▽

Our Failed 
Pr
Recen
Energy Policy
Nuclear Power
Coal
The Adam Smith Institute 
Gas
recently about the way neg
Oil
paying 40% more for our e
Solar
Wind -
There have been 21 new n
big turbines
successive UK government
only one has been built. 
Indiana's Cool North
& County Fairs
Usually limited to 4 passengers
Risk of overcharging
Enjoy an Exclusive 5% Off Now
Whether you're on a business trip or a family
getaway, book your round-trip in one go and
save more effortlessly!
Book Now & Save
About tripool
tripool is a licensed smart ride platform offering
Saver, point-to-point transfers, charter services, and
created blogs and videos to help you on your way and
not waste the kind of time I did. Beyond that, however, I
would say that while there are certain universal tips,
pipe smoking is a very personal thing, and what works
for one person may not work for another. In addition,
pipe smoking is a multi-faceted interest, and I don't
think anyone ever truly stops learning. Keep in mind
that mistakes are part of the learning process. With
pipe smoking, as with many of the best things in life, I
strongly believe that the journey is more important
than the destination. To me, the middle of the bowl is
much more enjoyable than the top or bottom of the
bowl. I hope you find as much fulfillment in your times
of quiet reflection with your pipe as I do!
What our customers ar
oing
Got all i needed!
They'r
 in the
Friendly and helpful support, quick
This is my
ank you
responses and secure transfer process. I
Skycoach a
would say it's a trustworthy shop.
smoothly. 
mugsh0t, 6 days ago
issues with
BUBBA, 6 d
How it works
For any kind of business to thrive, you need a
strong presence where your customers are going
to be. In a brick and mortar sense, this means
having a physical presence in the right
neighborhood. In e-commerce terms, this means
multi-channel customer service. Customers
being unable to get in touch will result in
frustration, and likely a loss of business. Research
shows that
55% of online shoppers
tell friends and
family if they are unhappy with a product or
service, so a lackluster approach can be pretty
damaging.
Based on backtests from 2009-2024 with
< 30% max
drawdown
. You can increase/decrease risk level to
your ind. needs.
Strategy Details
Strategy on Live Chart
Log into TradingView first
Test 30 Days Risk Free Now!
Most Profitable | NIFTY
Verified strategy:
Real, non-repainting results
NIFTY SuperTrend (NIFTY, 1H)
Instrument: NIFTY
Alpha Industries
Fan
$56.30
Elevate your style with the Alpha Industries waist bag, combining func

△
▽

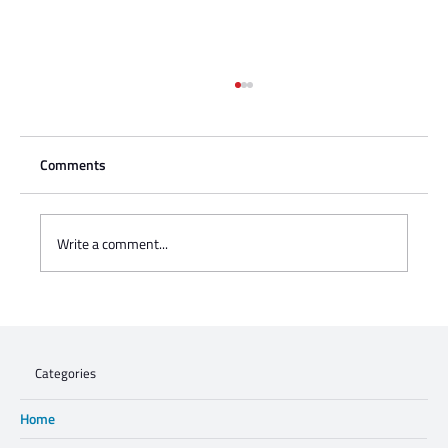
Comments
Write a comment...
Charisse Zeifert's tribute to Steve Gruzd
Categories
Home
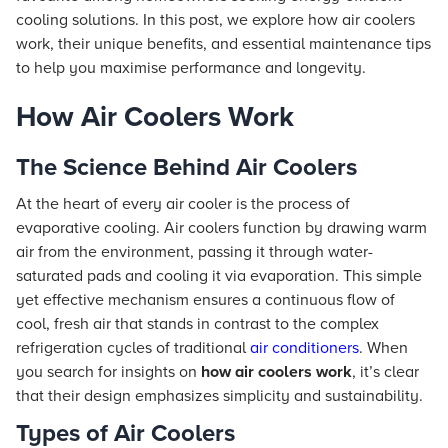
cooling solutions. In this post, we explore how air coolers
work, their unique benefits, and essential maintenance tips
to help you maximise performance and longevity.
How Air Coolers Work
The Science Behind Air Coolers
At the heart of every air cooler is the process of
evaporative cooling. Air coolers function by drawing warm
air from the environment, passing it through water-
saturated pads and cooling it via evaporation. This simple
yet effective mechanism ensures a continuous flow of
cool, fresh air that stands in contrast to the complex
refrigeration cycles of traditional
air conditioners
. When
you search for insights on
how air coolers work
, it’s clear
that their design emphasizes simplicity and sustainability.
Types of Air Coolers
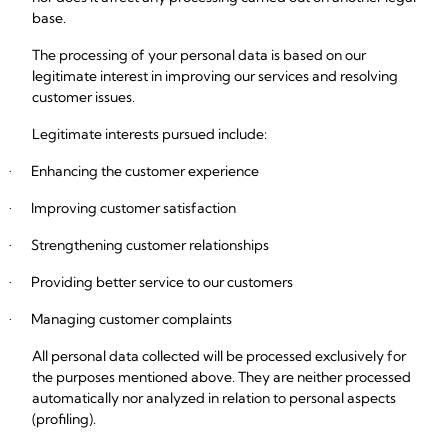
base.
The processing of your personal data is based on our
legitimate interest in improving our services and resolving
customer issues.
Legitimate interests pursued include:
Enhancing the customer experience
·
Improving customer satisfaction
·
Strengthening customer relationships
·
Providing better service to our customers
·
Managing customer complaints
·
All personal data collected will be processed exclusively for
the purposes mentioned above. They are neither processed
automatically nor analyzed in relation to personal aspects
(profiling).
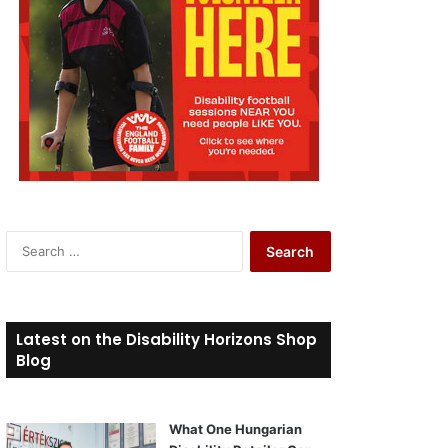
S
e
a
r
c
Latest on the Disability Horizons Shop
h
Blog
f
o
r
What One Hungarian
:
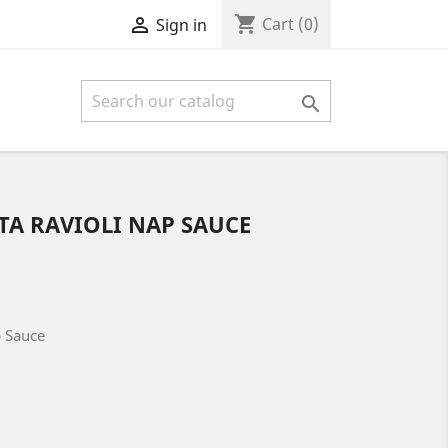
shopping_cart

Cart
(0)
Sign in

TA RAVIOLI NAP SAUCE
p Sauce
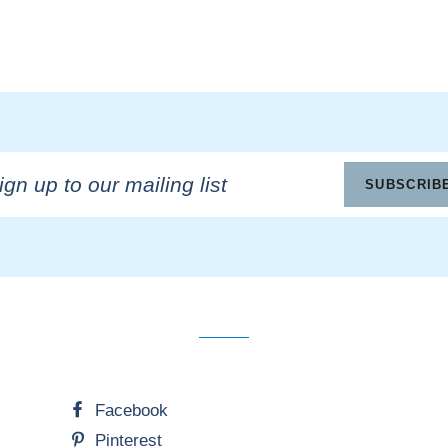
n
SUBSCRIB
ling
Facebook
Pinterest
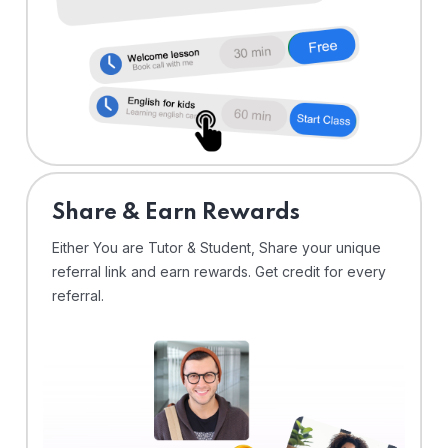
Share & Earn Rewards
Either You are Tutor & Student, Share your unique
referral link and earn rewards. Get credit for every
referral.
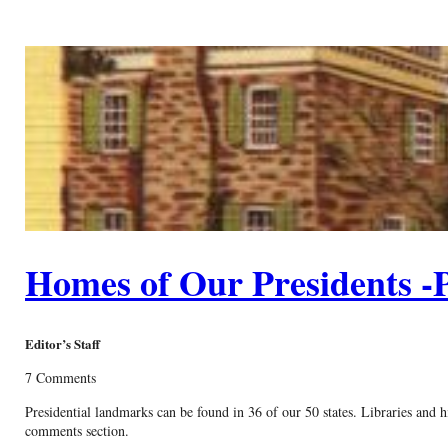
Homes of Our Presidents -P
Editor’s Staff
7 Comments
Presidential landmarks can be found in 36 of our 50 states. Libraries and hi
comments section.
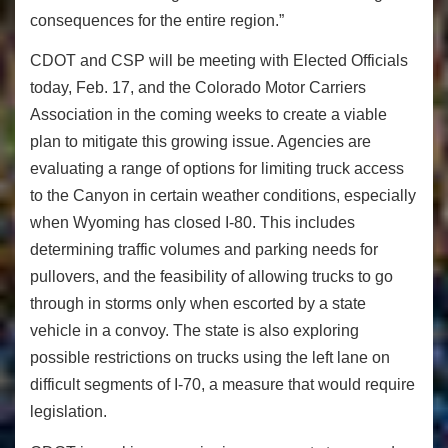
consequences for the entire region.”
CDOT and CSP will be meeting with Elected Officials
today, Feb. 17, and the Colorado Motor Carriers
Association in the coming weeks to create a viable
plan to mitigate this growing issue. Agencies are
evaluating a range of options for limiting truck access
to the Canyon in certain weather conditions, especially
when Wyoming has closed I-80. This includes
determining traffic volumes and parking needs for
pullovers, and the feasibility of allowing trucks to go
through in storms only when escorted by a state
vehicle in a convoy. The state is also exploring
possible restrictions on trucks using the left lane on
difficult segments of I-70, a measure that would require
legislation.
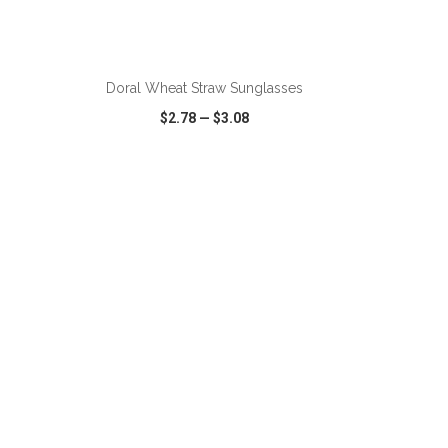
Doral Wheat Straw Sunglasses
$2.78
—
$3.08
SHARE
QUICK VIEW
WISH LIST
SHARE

△

**AIM OF THE EXERCISE:** Return each line of the material that contains the string "tips", treating uppercase and lowercase as different.

**REPLY TO THE TASK:**
would say that while there are certain universal tips,
work, their unique benefits, and essential maintenance tips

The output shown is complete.